Under paragraph (1), Article 2219 of the Civil Code, moral damages may be recovered in a criminal offense resulting in physical injuries. Moral damages compensate for the mental anguish, serious anxiety, and moral shock suffered by the victim and his family as being a proximate result of the wrongful act. An award requires no proof of pecuniary loss. Pursuant to previous jurisprudence, an award of Five Thousand Pesos (P5,000.00) moral damages is appropriate for less serious, as well as slight physical injuries.33
WHEREFORE, the Decision dated July 30, 2008 of the Court of Appeals in CA-G.R. CR.-H.C. No. 02550, affirming the Decision dated September 22, 2006 of the Regional Trial Court, Branch 170, of Malabon, in Criminal Case No. 27039-MN, is REVERSED and SET ASIDE. A new judgment is entered finding Villacorta GUILTY beyond reasonable doubt of the crime of slight physical injuries, as defined and punished by Article 266 of the Revised Penal Code, and sentenced to suffer the penalty of thirty (30) days arresto menor. Considering that Villacorta has been incarcerated well beyond the period of the penalty herein imposed, the Director of the Bureau of Prisons is ordered to cause Villacorta’s immediate release, unless Villacorta is being lawfully held for another cause, and to inform this Court, within five (5) days from receipt of this Decision, of the compliance with such order. Villacorta is ordered to pay the heirs of the late Danilo Cruz moral damages in the sum of Five Thousand Pesos (P5,000.00).
Corona, Bersamin, Del Castillo, Villarama, Jr., JJ., concur.
READ CASE DIGEST HERE.
1 Rollo, pp. 2-16; penned by Associate Justice Sixto C. Marella, Jr. with Associate Justices Amelita G. Tolentino and Japar B. Dimaampao, concurring.
2 CA Rollo, pp. 58-60; penned by Presiding Judge Benjamin T. Antonio.
3 Records, p. 1.
4 CA Rollo, p. 6.
5 TSN, October 20, 2003, pp. 2-9.
6 Records, p. 72.
7 TSN, May 5, 2003, pp. 1-11; Dr. Domingo Belandres, Jr. was also referred to as Dr. Domingo Melendres, Jr. in the TSN.
8 Id. at 6.
9 TSN, March 6, 2006, pp. 2-5.
10 CA Rollo, p. 60.
11 Records, p. 144.
12 CA Rollo, pp. 37-57.
13 Id. at 67-96.
14 Rollo, pp. 30-32.
15 Id. at 35.
16 CA Rollo, p. 39.
17 People v. Mayingque, G.R. No. 179709, July 6, 2010, 624 SCRA 123, 140.
18 CA Rollo, pp. 9-10.
19 People v. Alcantara, 471 Phil. 690, 700 (2004).
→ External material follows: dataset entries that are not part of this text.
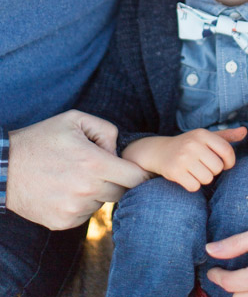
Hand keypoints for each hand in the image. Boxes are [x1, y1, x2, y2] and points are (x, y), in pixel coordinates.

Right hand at [7, 110, 148, 229]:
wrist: (5, 168)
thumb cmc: (42, 139)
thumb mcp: (75, 119)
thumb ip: (106, 130)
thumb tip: (117, 152)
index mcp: (94, 163)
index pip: (134, 178)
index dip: (140, 173)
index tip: (138, 170)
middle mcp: (87, 190)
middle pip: (121, 192)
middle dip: (116, 180)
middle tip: (99, 168)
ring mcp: (74, 209)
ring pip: (102, 203)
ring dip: (97, 191)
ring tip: (76, 176)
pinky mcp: (62, 222)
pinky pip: (85, 215)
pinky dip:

20 People v. Barde, G.R. No. 183094, September 22, 2010, 631 SCRA 187, 211.
21 Calimutan v. People, 517 Phil. 272, 284 (2006).
22 241 Phil. 1 (1988).
23 Id. at 9-11.
24 Id. at 11-12.
25 People v. Vicente, 423 Phil. 1065, 1078 (2001).
26 CA Rollo, p. 13.
27 People v. Pagador, 409 Phil. 338, 351-352 (2001).
28 Li v. People, 471 Phil. 128, 150 (2004).
29 People v. Casta, G.R. No. 172871, September 16, 2008, 565 SCRA 341, 356-357.
30 People v. Napalit, G.R. No. 181247, March 19, 2010, 616 SCRA 245, 252.
31 Revised Penal Code, Article 27.
32 People v. Tan, 411 Phil. 813, 843 (2001).
33 Aradillos v. Court of Appeals, 464 Phil. 650, 679 (2004); People v. Loreto, 446 Phil. 592, 614 (2003).